As Predicted, Congress Turned CISA Into A Clear Surveillance Bill... And Put It Into The 'Must Pass' Gov't Funding Bill
from the but-of-course dept
The bill is due for a vote tomorrow and so right now would be the time to call your elected officials and let them know that this is a serious problem. The EFF has spoken out about how problematic this is, as have a group of free market think tanks.
There is some opposition within Congress to this. We've seen a "Dear Colleague" letter sent around by a set of four members of Congress (two from each party) -- Reps. Zoe Lofgren, Justin Amash, Jared Polis and Ted Poe -- opposing this move, but chances are that most members of Congress actually have no idea that this is happening, which is why you should be calling today to let them know how problematic this is.
The House Intelligence Community counters that the claims being made against CISA are inaccurate, but they're being incredibly misleading. While the reports yesterday indicated that the bill would directly allow its use in "surveillance," the list of approved uses was changed slightly to effectively hide this fact. Specifically it says that the information via CISA can be used to investigate a variety of crimes -- and doesn't say "surveillance." But, obviously, surveillance isn't a "crime" that the government will be investigating. It's just the method that the government will use to investigate crimes... which is now allowed under CISA. In earlier versions, the information was only to be used for "cybersecurity." But now that list has been expanded to cover a wide variety of crimes: "a specific threat of death, a specific threat of serious bodily harm, or a specific threat of serious economic harm, including a terrorist act or a use of a weapon of mass destruction."
And how are those things going to be stopped? By ramping up surveillance, of course.
Also, yesterday we noted that the proposed change would "remove" the privacy scrub requirements. The final bill didn't completely do that, but basically changed the standard to pretend that it's in there. Rather than demanding a full privacy scrub, the bill lets the Attorney General determine if DHS is doing a reasonable job with its privacy scrub. The same Attorney General who will now be using this same information to investigate all sorts of "criminal" activity. Guess what incentive the Attorney General has to make sure that privacy scrub is legit?
Finally, the revised bill tries to hide the fact that the NSA will get access to this data with some super crafty language. Section 105(c) of the bill notes that the President can designate any other agency to set up a portal to receive information, but explicitly says that cannot be the Defense Department or the NSA. That sounds good, but is there as a total red herring. This is only about who runs the portal, not about who gets the information. So, DHS can still share the info with others and the President could still designate, say, the FBI to get a portal... or the Director of National Intelligence (which oversees the NSA).
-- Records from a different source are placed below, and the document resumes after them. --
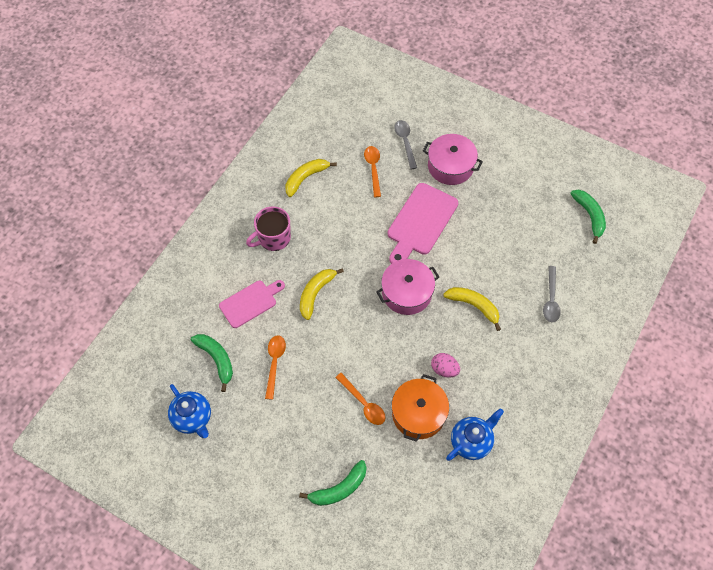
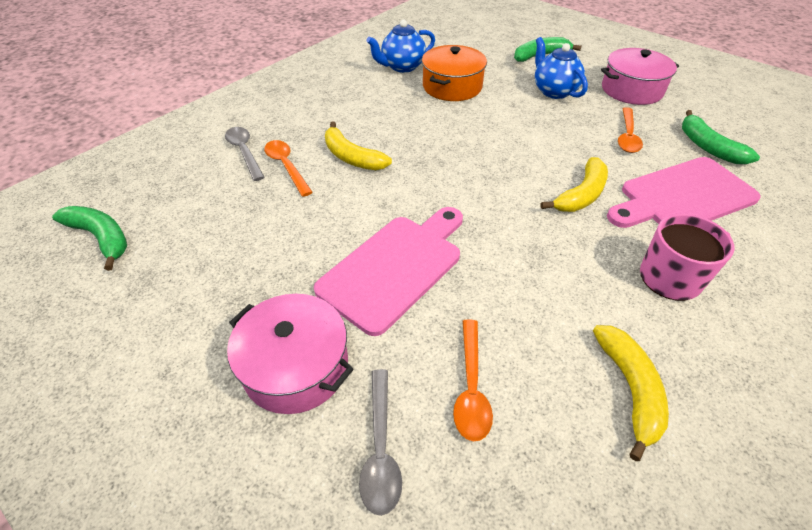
camera: 170 degrees left, 15 degrees down
(193, 418) = (714, 107): blue teapot -> blue teapot (554, 91)
(250, 302) = (682, 196): pink cutting board -> pink cutting board, size x1.51
(306, 178) = (629, 389): yellow banana -> yellow banana turned 60 degrees counterclockwise
(363, 403) = (513, 98): orange spoon -> orange spoon (286, 166)
(406, 293) = (442, 180): pink pot -> pink pot (631, 90)
(444, 369) = (413, 111): pink egg -> none
(551, 299) = (244, 152): grey spoon -> grey spoon turned 45 degrees counterclockwise
(589, 216) = (101, 238): green banana -> green banana turned 135 degrees clockwise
However, CISA's supporters are pointing to this sections as "proof" that it won't be used by the NSA.
Considering how much debate and concern there was over this bill, and the fact that basically all the major companies in Silicon Valley have come out against it -- and I still can't find a single computer security expert who thinks that this is needed for increasing our security, it's pretty obvious that this is not a cybersecurity bill. It's a surveillance bill that has no business being added to the omnibus bill.